Тито кричал во все горло, что этот человек хотел его убить, и что он требует суда над ним; опрокинутая подпорка подтверждала его слова. Присутствующие начали роптать, и один из них, смелее прочих, хотел схватить Пиппо за ворот. Пиппо, поступавший так из простого сумасбродства и глядевший на всю эту сцену смеясь, в свою очередь пришел в бешенство, видя, что его хотят тащить в тюрьму, как убийцу. Резко оттолкнув пытавшегося задержать его, он бросился на Тито.

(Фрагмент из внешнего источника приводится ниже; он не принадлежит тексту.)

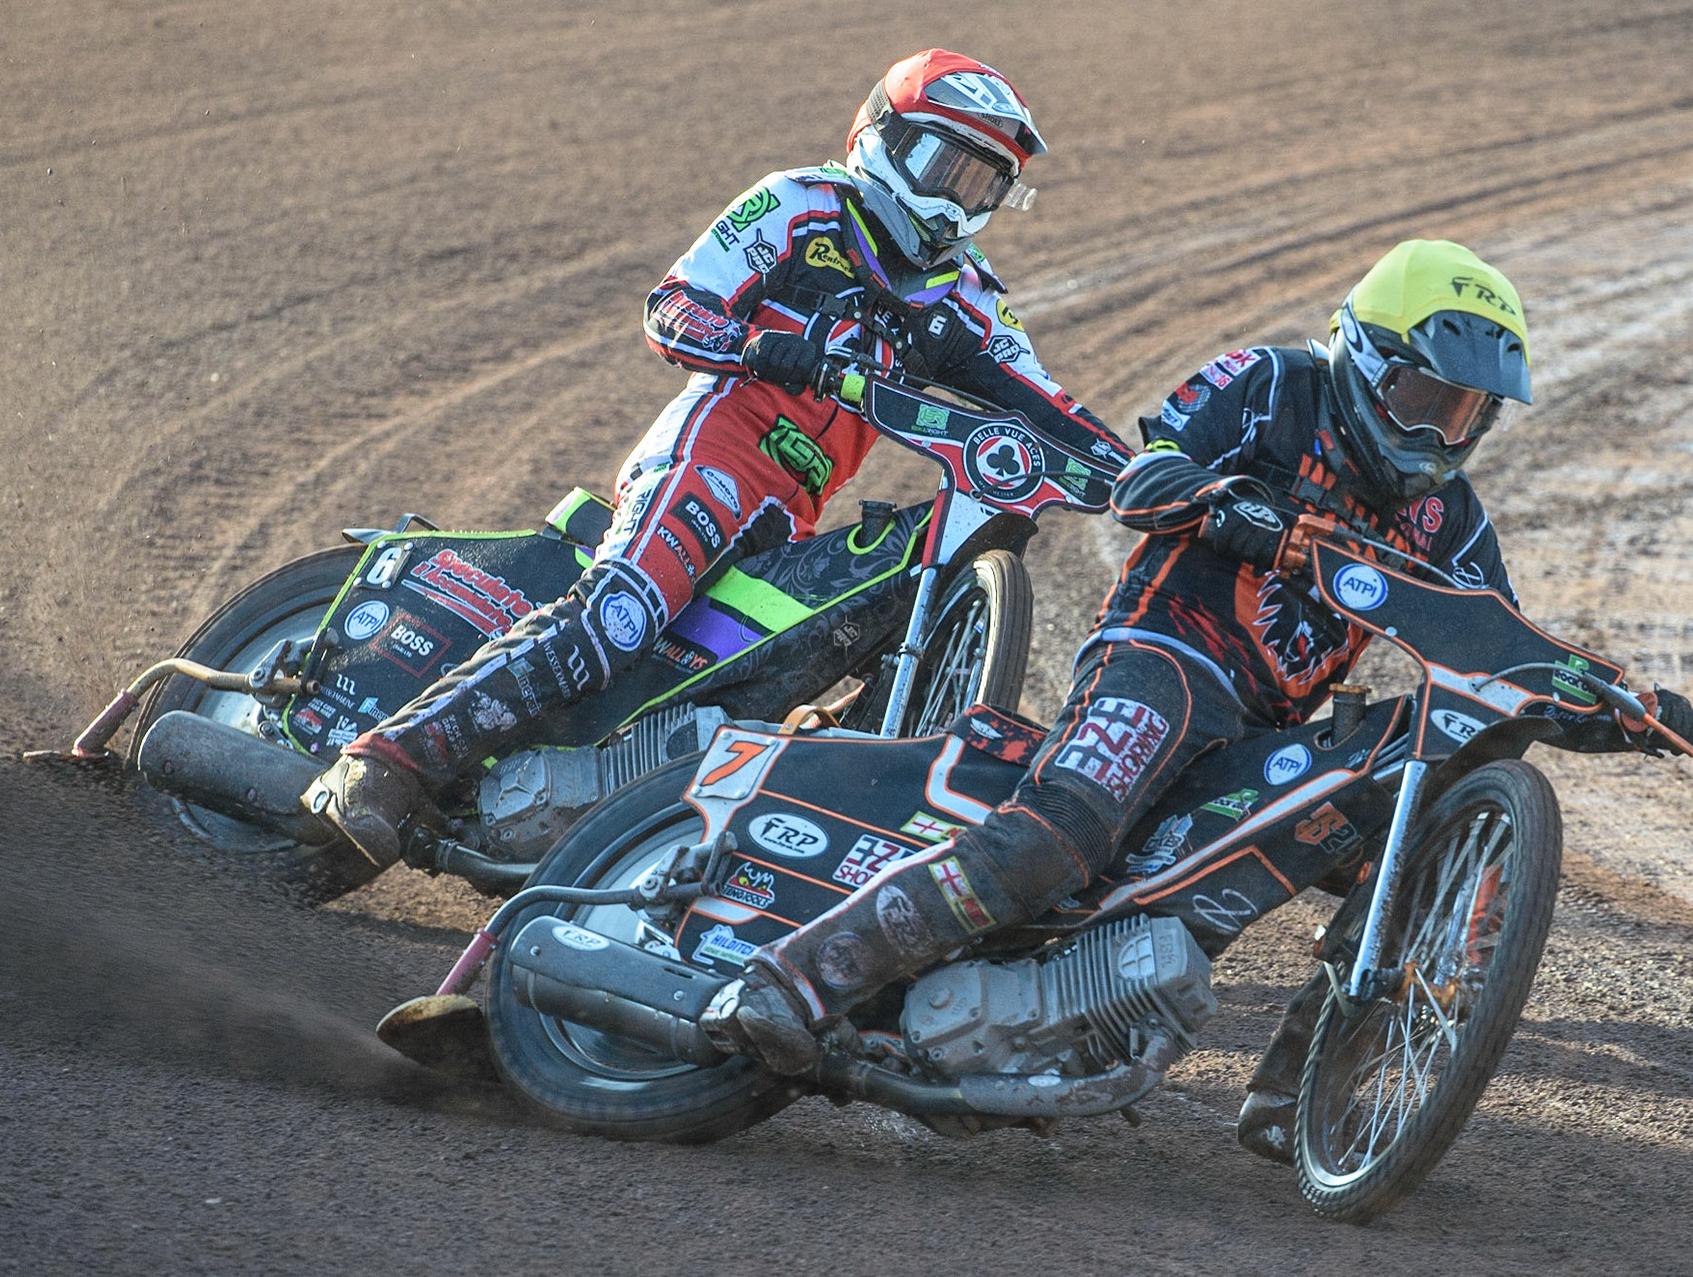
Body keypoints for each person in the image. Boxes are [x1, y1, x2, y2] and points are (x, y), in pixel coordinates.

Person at [702, 239, 1693, 1162]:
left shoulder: (1450, 515)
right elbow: (1141, 481)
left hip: (1262, 732)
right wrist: (1249, 518)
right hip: (1163, 656)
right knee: (1058, 838)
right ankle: (797, 975)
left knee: (1425, 806)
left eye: (1463, 412)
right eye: (1417, 395)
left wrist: (1621, 706)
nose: (1438, 429)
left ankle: (1299, 1091)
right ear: (1362, 356)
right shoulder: (1270, 384)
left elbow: (1497, 649)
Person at [304, 50, 1130, 865]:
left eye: (984, 181)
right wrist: (767, 348)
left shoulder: (969, 294)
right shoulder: (800, 204)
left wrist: (1153, 477)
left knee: (773, 681)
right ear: (884, 134)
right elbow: (671, 308)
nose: (959, 195)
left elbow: (1050, 405)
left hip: (790, 511)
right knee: (616, 615)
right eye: (946, 163)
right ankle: (383, 760)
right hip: (714, 452)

– Это тебя, – вскричал он, хватая его, – тебя надо взять за шиворот и повести на площадь Святого Марка, чтобы повесить там, как вора! Знаешь ли ты, с кем ты говоришь, мошенник? Я – Помпонио Вечеллио, сын Тициана! Я пихнул сейчас ногой твой гнилой балаган; но если бы на моем месте был мой отец, то будь уверен, что он так тряхнул бы тебя на твоих подмостках, чтобы отучить называться Тицианелло, что ты полетел бы вниз, как червивое яблоко. Но он не ограничился бы этим. Он взял бы тебя за ухо, наглый мальчишка, и отвел бы в мастерскую, из которой ты убежал, не научившись рисовать простую голову. Какое право имеешь ты пачкать стены этого монастыря и подписываться моим именем под своими жалкими фресками? Пойди-ка, поучись прежде анатомии и поработай над трупами десять лет, как я у моего отца, и тогда мы посмотрим, что ты из себя представляешь, и имеешь ли право на это имя. А до тех пор не осмеливайся присваивать себе то, что принадлежит мне одному, иначе я сброшу тебя однажды в канал, чтобы окрестить раз и навсегда!